The EP opens with “Monday,” in which Vassallo grabs vainly at past memories as a means to recapture some form of lost happiness. She thinks back to when wearing a fun pair of socks and watching a properly scary movie were enough to put her in a good mood. Those days seem long gone as the intensity of making a living and finding joy in snatched moments between shifts takes its toll, leaving her weary and jaded. She hisses at those around her, blaming “your daddy’s capitalism” for the bind she’s in. The rest of the band Joseph Skimmons (guitar), Paul Knepple (guitar), Ryan Duffin (bass), and Akiva Henig (drums) conjure up that helpless feeling of time sprinting by with pacy guitars and drums that move faster than another calendar month.

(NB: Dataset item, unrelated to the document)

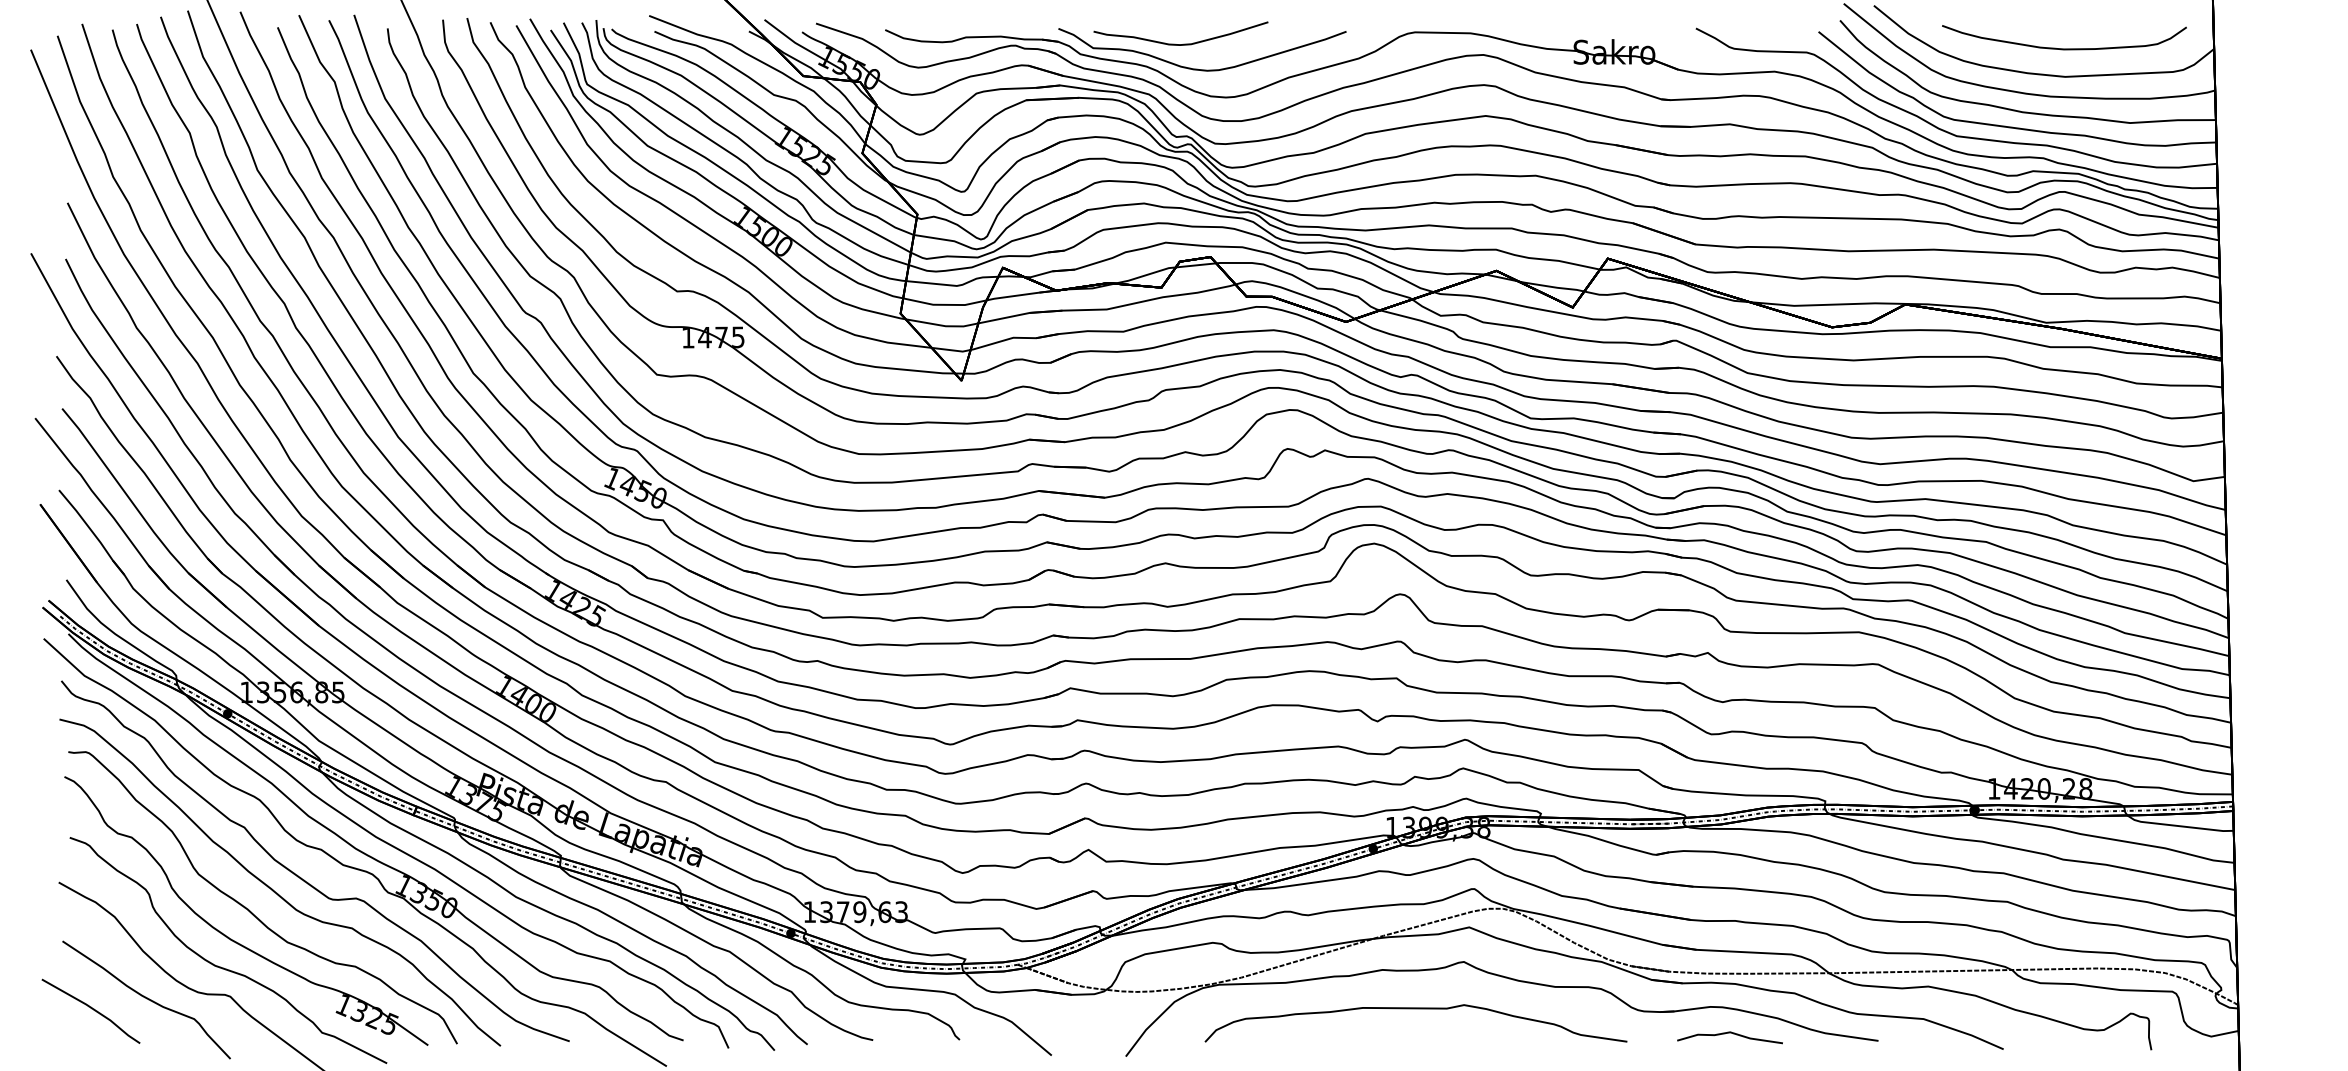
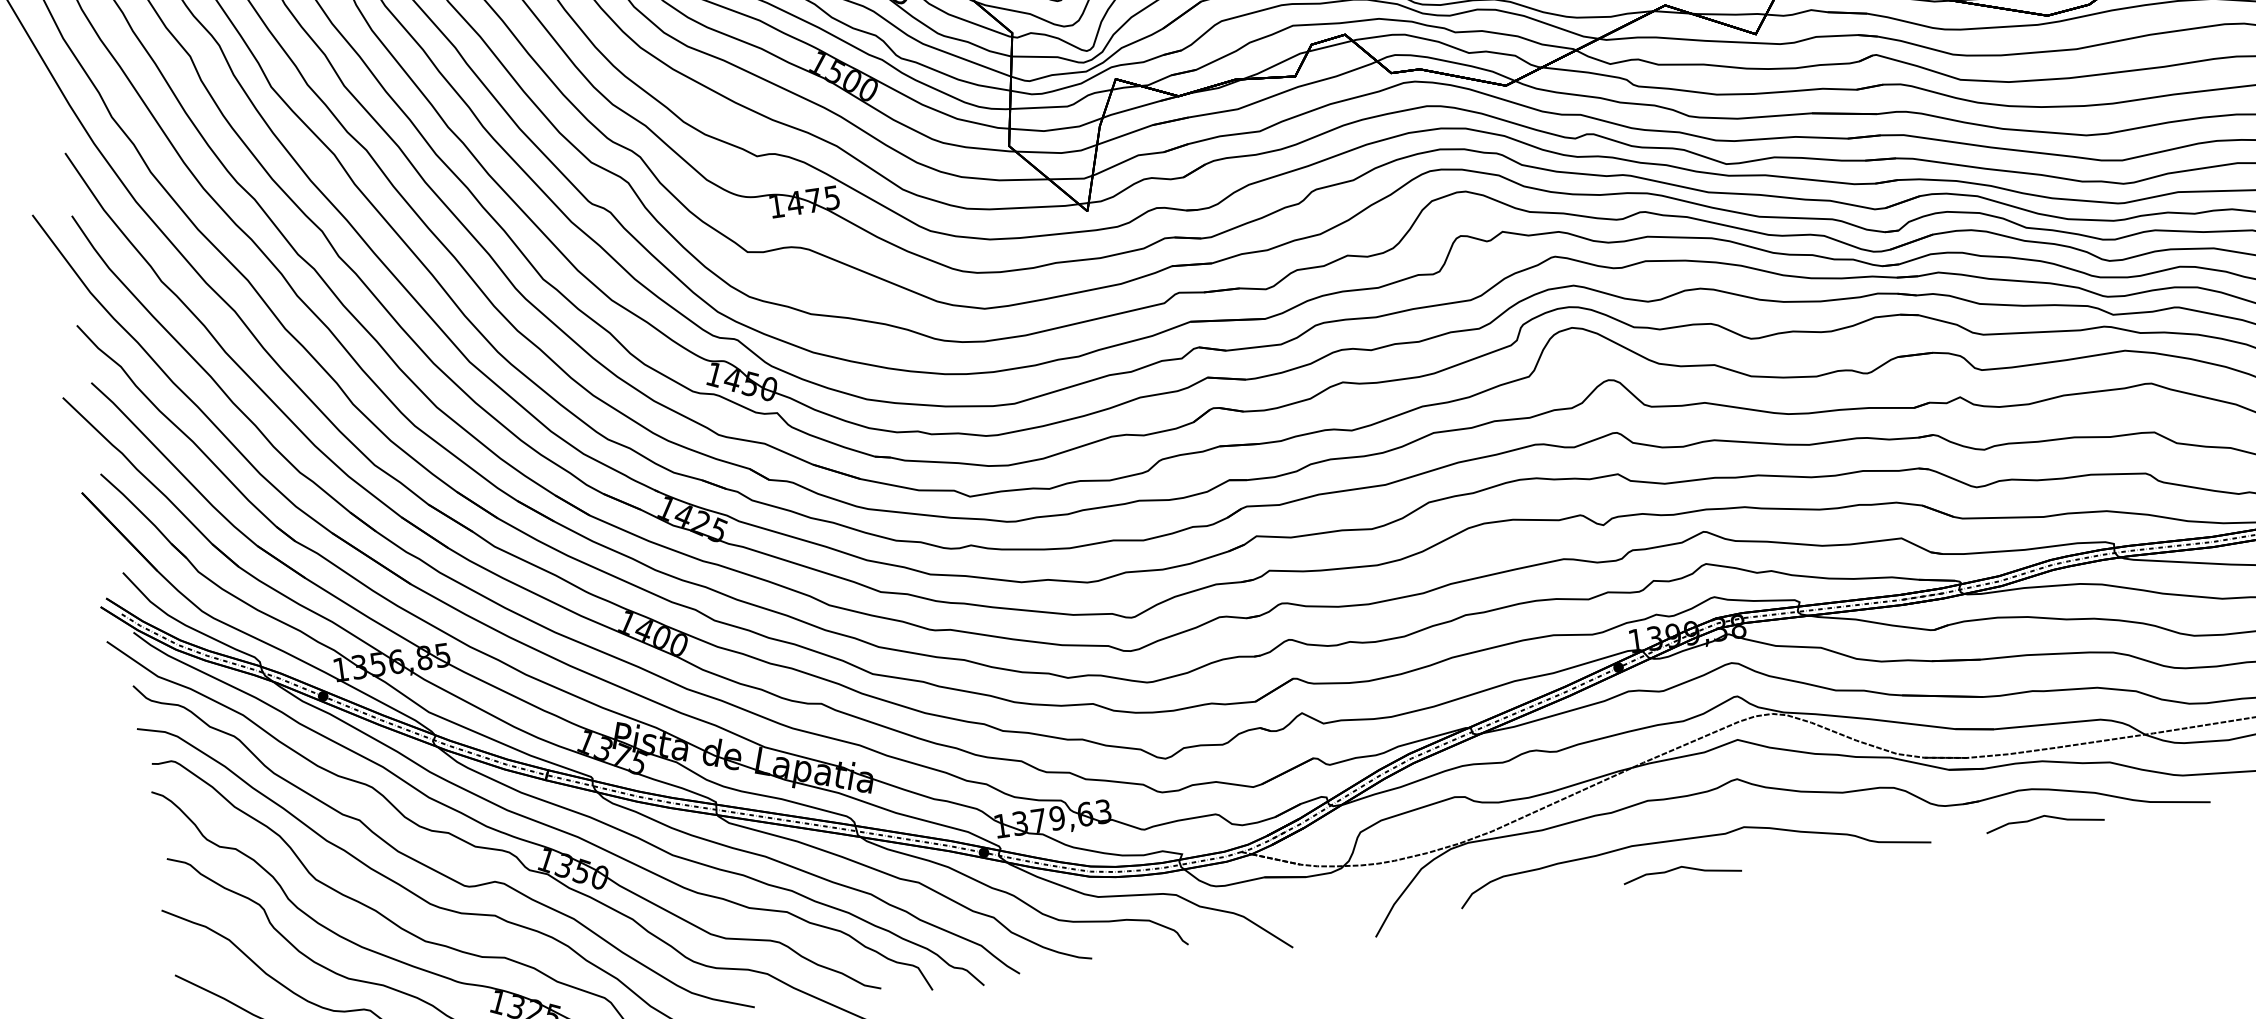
curve: (1403, 1033) -> (1681, 868), added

“Monday”’s clanging post-punk spirit is a world away from “Apollo,” the second and, for my money, best, track on the EP. Named after the god of sunlight and poetry, it’s a song about overcoming the fear of ending a relationship. There’s a lightness to this song that, nonetheless, matches the emotional heft of Vassallo’s words. Scared of being alone, she questions everything and almost cracks as she admits, “I always thought that I knew how to sing but you wrote the notes so I don’t know anything.” Lyrically and musically it reminds me a little of another New York band, The Stills, and their song “Changes Are No Good.” Both capture a temporary confidence being undercut by self-doubt. Only one was released in 2003 but they could easily have come out on the same day.

In a statement accompanying news of the EP, the band acknowledges the influence of densely populated city life on their work: “A crowd of people pressed closely together. To squeeze forcefully so as to damage, or distort in shape. To violently subdue. To bring about an overwhelming feeling of disappointment. A brief but intense infatuation for someone, especially someone unattainable. Crush is an intimate snapshot of a life and a commentary on human nature as a whole. It represents the dual and cyclical nature of love and loss. To have, to hold, to break, to burn.”

There is a lot to say about the soaring cost of inner-city life and how it affects both creativity and personal relationships. Some artists lean into the political backdrop to this increasingly unworkable situation while others use their music as a form of escape. Slow Fiction are fighting their way through a middle lane, trying their damnedest to find some kind of romance in an unforgiving environment.